The China Banking and Insurance Regulatory Commission also required that internet-lending platforms fund at least 30 percent of every loan they make, in partnership with commercial banks, from next year.

As Shenzhen aims to become a global fintech hub, three financial regulatory bodies in the city have vowed to enhance supervision of financial activities by internet platforms. According to a government document issued last month, regulators will prevent internet platforms from conducting financial activities on the pretext of offering technological services. An overall limit for internet platforms to invest in financial institutions will also be set.

Central Bank Governor Yi Gang acknowledged that fintech's development has brought new challenges for regulators. Some major Chinese internet platforms have obtained massive information on users when offering them e-commerce, payment, searches or services. They would then rate users' personal credit standing from analyzing the information obtained, and cooperate with financial institutions in the credit information business. "Such a practice amounts to conducting a personal credit information business without permission," Yi said at a Bank for International Settlements' conference on "Regulating Big Tech" in October.

He also warned that individual privacy and data security are being breached. "In most cases, Chinese consumers need to provide personal information (to internet platforms) to enjoy their financial services. But there are situations when large platform companies over-collect or even misuse consumers' information, which could affect data security and individual privacy."

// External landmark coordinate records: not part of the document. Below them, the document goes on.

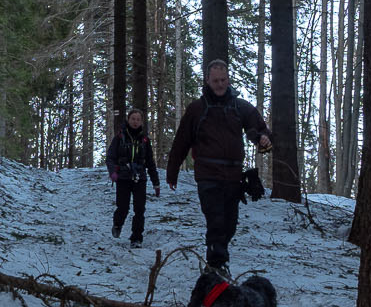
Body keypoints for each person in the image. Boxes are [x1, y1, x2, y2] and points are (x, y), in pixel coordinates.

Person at [165, 58, 271, 269]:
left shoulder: (240, 107)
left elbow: (259, 129)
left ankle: (215, 260)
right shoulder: (197, 109)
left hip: (233, 176)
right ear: (207, 80)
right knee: (215, 220)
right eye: (215, 81)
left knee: (230, 224)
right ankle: (217, 265)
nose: (220, 84)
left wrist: (264, 138)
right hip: (207, 174)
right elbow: (181, 142)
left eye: (223, 80)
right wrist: (172, 172)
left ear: (228, 79)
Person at [104, 108, 159, 245]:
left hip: (139, 177)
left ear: (142, 122)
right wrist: (113, 172)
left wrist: (156, 183)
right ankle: (117, 224)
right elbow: (110, 157)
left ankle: (136, 237)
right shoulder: (119, 137)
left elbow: (150, 163)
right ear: (128, 120)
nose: (135, 122)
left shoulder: (145, 140)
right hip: (123, 177)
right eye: (133, 119)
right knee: (123, 207)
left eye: (138, 119)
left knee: (140, 209)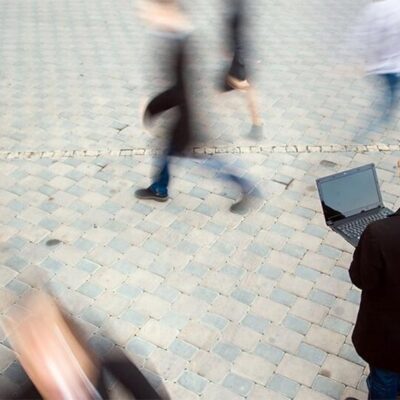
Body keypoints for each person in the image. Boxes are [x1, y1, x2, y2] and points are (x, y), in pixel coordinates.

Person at [135, 0, 260, 214]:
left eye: (148, 8)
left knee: (205, 160)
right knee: (166, 151)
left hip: (187, 118)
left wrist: (151, 109)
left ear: (165, 10)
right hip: (184, 115)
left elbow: (178, 90)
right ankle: (159, 188)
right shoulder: (177, 35)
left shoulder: (177, 42)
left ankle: (245, 186)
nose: (142, 12)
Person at [1, 291, 165, 399]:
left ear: (78, 344)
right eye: (34, 354)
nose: (49, 364)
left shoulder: (119, 369)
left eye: (58, 347)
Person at [347, 209, 400, 400]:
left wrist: (366, 249)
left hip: (389, 339)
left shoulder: (379, 233)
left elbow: (361, 279)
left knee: (385, 379)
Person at [351, 0, 400, 129]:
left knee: (389, 88)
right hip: (393, 65)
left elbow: (361, 35)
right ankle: (387, 108)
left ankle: (386, 107)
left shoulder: (374, 9)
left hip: (379, 65)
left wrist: (358, 57)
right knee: (392, 88)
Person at [220, 0, 263, 139]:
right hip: (244, 53)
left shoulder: (234, 7)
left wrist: (228, 50)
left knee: (228, 85)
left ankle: (226, 130)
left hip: (239, 56)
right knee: (245, 86)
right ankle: (257, 125)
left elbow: (234, 32)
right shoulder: (239, 4)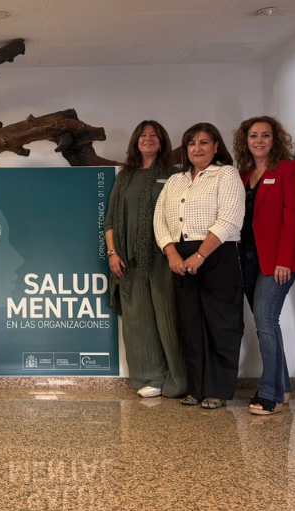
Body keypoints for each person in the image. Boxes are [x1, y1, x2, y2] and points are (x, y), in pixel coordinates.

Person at [154, 122, 244, 410]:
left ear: (216, 147)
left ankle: (217, 390)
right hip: (180, 259)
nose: (197, 148)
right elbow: (160, 221)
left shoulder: (226, 174)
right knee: (190, 327)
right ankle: (196, 389)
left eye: (204, 142)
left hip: (217, 253)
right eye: (192, 143)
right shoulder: (175, 180)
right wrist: (172, 255)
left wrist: (201, 255)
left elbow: (230, 218)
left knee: (221, 325)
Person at [103, 120, 186, 399]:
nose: (148, 139)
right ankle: (148, 377)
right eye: (143, 135)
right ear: (135, 142)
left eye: (153, 135)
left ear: (162, 141)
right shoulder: (124, 177)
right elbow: (110, 220)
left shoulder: (174, 175)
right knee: (138, 320)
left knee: (167, 316)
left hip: (164, 258)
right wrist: (113, 253)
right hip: (129, 260)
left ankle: (177, 378)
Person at [232, 116, 295, 415]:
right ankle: (284, 386)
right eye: (253, 136)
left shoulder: (286, 169)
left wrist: (284, 260)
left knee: (265, 321)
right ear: (246, 141)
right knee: (266, 323)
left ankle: (270, 393)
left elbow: (294, 216)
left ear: (275, 140)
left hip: (277, 261)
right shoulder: (242, 174)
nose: (259, 140)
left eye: (265, 135)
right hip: (248, 258)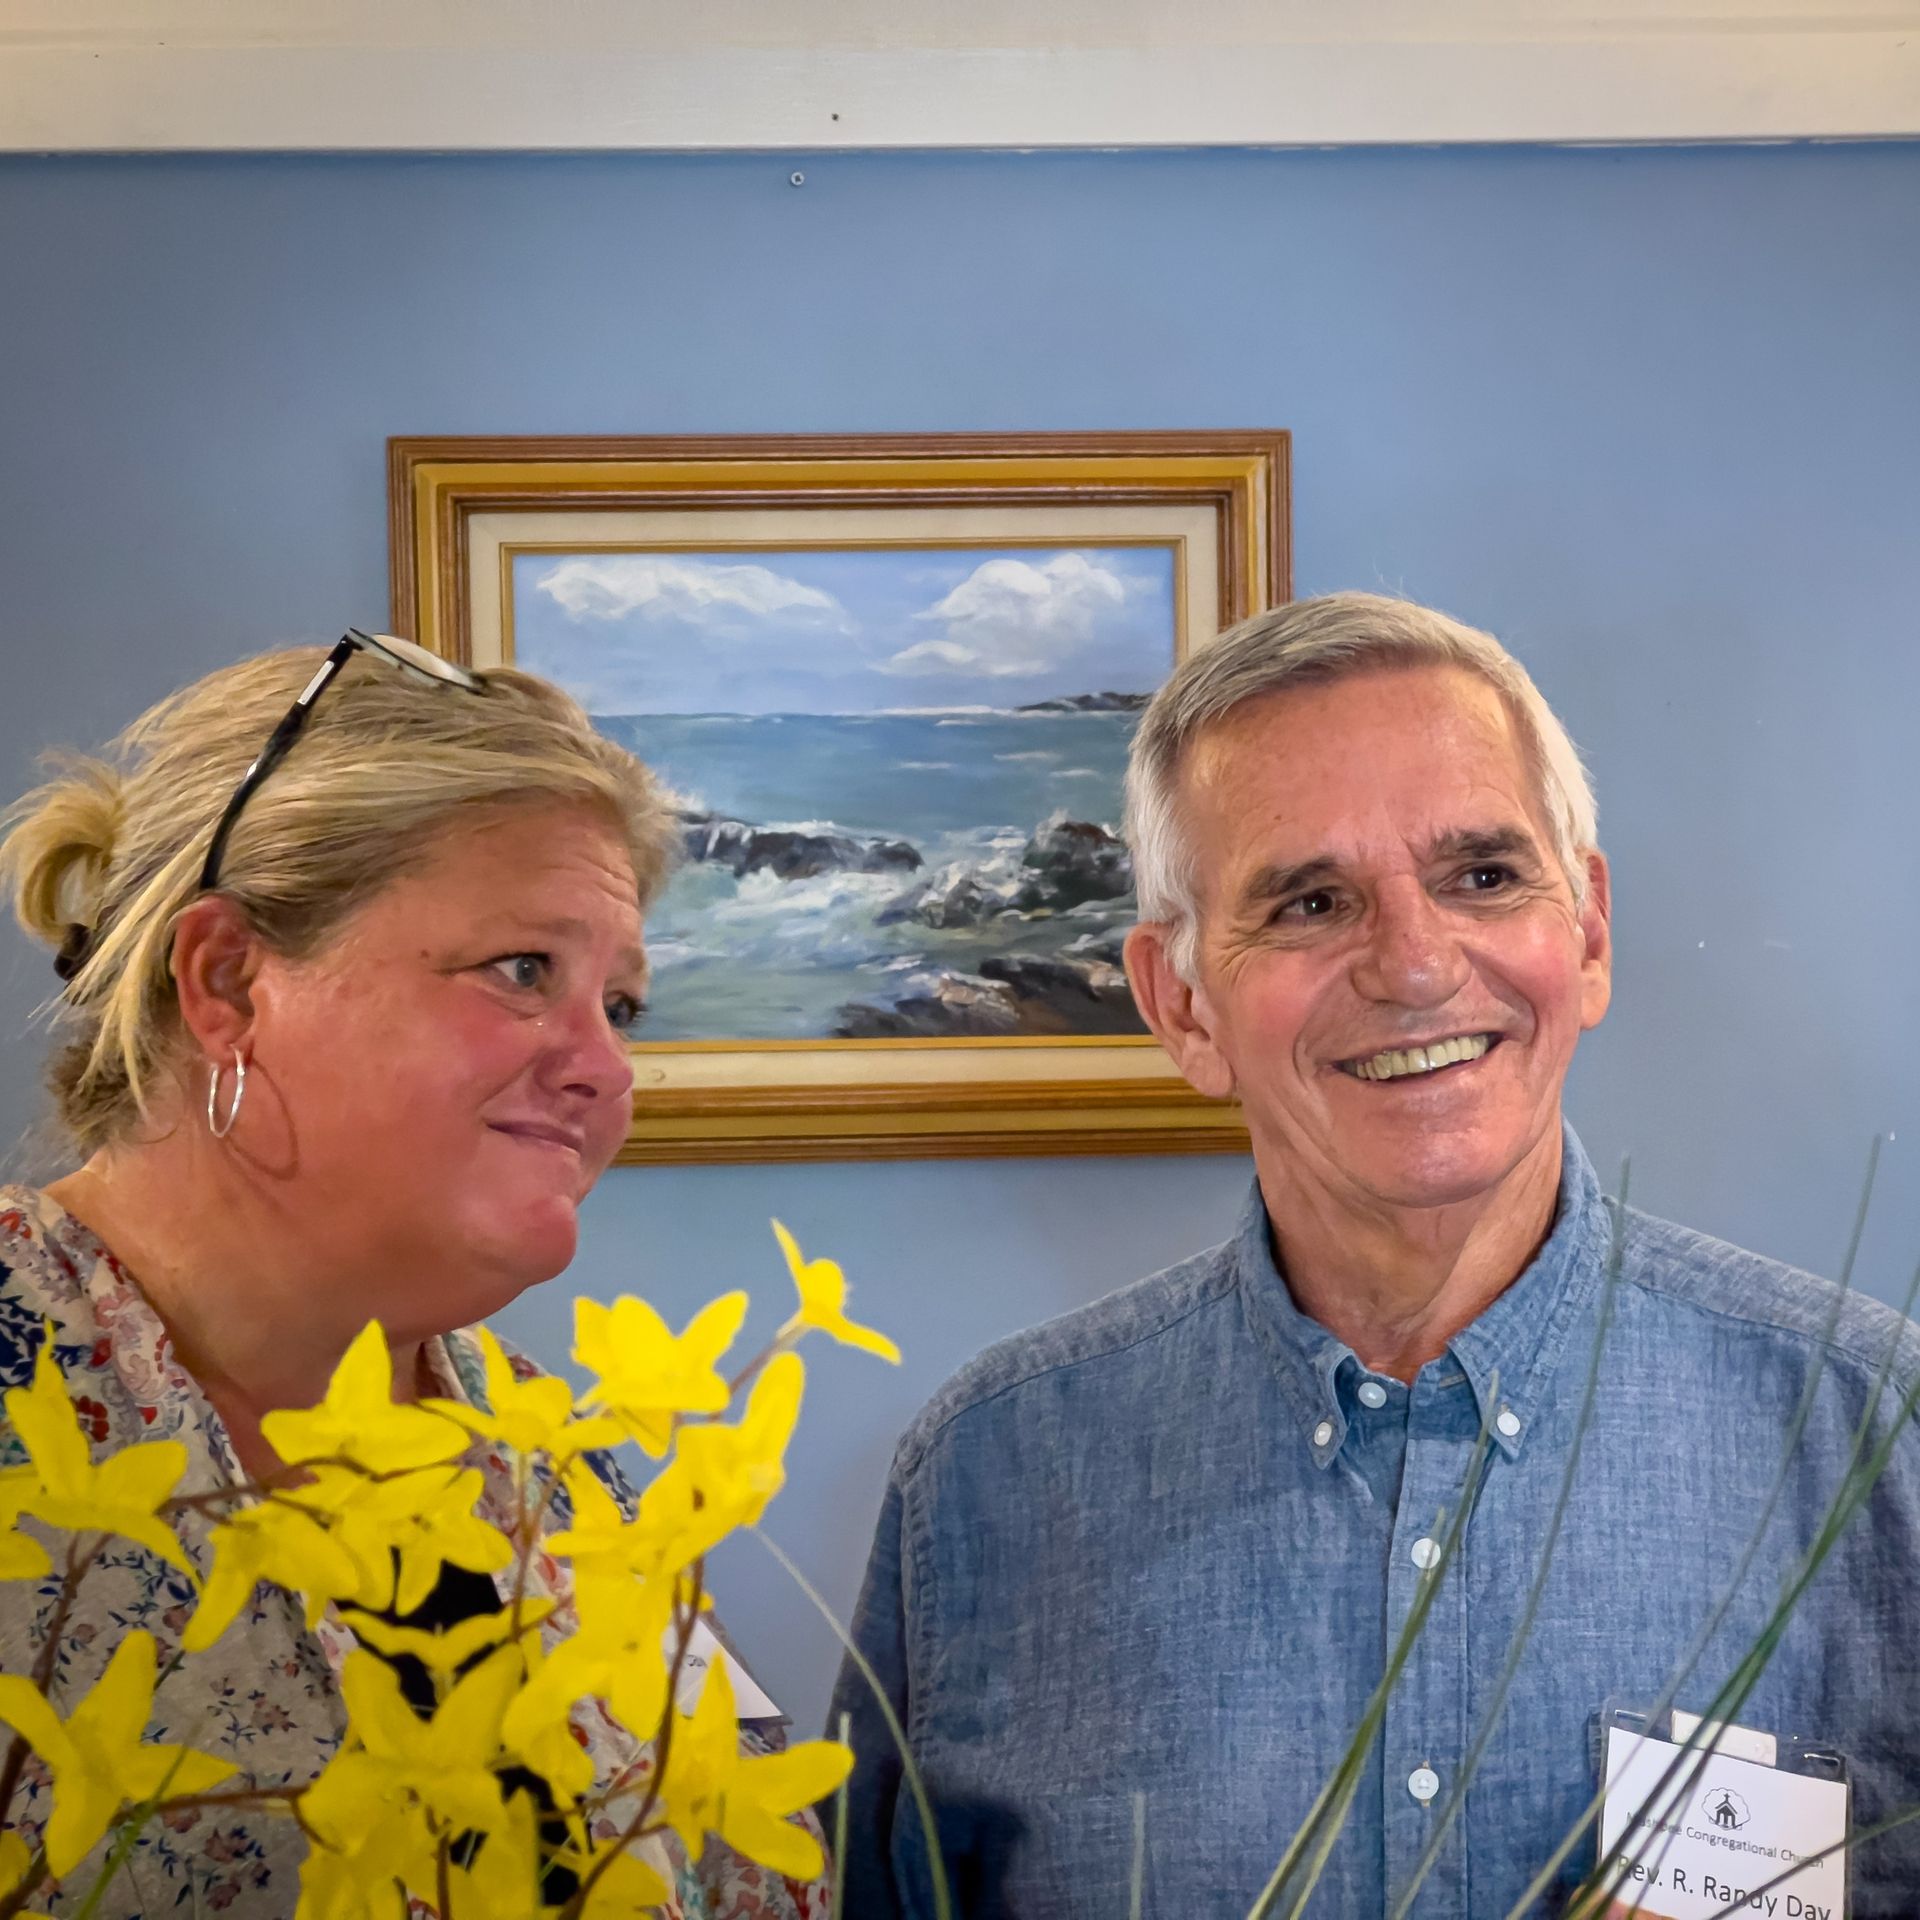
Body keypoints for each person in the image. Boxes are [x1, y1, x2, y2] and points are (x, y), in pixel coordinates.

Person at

China's Cyberspace Administration revealed in May that 84 apps had been involved in illegal collection of personal information, with more than half of them in the financial services business.

"The aim of the government's series of regulations on tech companies is not to curb their growth, but to ensure that the expansion is balanced and regulated. Against this backdrop, they will be stimulated to carry out a higher level of innovation to keep themselves afloat in the market," Jiang said.

He acknowledged that strengthened regulations will enhance operating costs for Chinese tech players, but said the government will impose different requirements for internet platforms of various sizes to strike a balance between protecting personal information and their business growth.

"The rapid growth of online lending in recent years has accumulated risks in the financial system. Stricter regulations will be positive for the industry's healthy and sustainable development," Chen from Fitch Ratings added.